═══ RECORDS
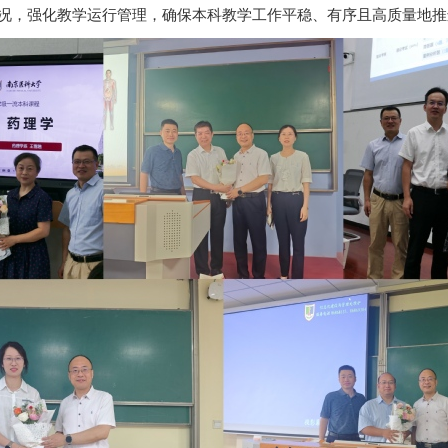
况，强化教学运行管理，确保本科教学工作平稳、有序且高质量地推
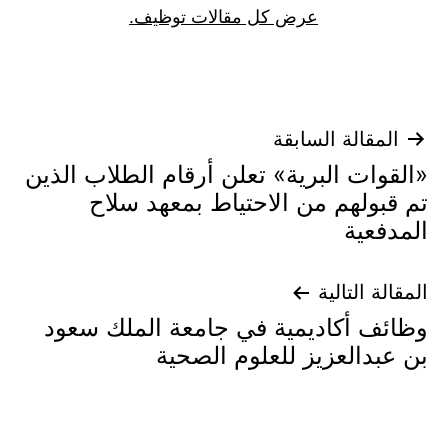
عرض كل مقالات توظيف.
تصفّح
المقالة السابقة
«القوات البرية» تعلن أرقام الطلاب الذين
المقالات
تم قبولهم من الاحتياط بمعهد سلاح
المدفعية
المقالة التالية
وظائف أكاديمية في جامعة الملك سعود
بن عبدالعزيز للعلوم الصحية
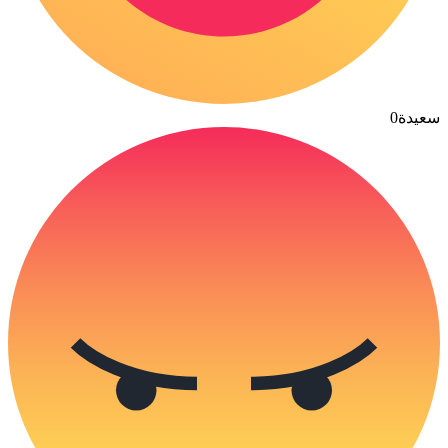
سعيدة
0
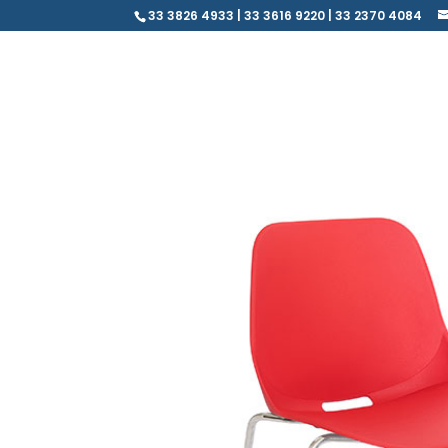
33 3826 4933 | 33 3616 9220 | 33 2370 4084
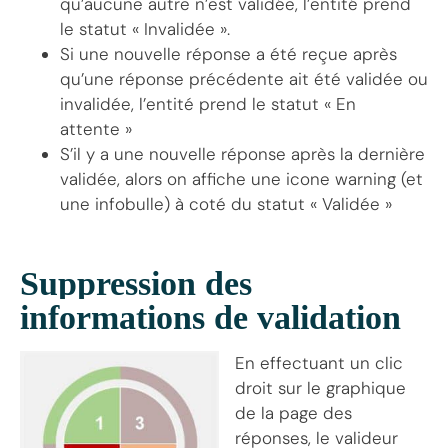
qu’aucune autre n’est validée, l’entité prend
le statut « Invalidée ».
Si une nouvelle réponse a été reçue après
qu’une réponse précédente ait été validée ou
invalidée, l’entité prend le statut « En
attente »
S’il y a une nouvelle réponse après la dernière
validée, alors on affiche une icone warning (et
une infobulle) à coté du statut « Validée »
Suppression des
informations de validation
En effectuant un clic
droit sur le graphique
de la page des
réponses, le valideur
══════
WHAT TO WORK ON:
The images are to be left out while the entries are written out exactly.

WORKED SOLUTION:
况，强化教学运行管理，确保本科教学工作平稳、有序且高质量地推
عرض كل مقالات توظيف.
تصفّح
المقالة السابقة
«القوات البرية» تعلن أرقام الطلاب الذين
المقالات
تم قبولهم من الاحتياط بمعهد سلاح
المدفعية
المقالة التالية
وظائف أكاديمية في جامعة الملك سعود
بن عبدالعزيز للعلوم الصحية
سعيدة
0
33 3826 4933 | 33 3616 9220 | 33 2370 4084
qu’aucune autre n’est validée, l’entité prend
le statut « Invalidée ».
Si une nouvelle réponse a été reçue après
qu’une réponse précédente ait été validée ou
invalidée, l’entité prend le statut « En
attente »
S’il y a une nouvelle réponse après la dernière
validée, alors on affiche une icone warning (et
une infobulle) à coté du statut « Validée »
Suppression des
informations de validation
En effectuant un clic
droit sur le graphique
de la page des
réponses, le valideur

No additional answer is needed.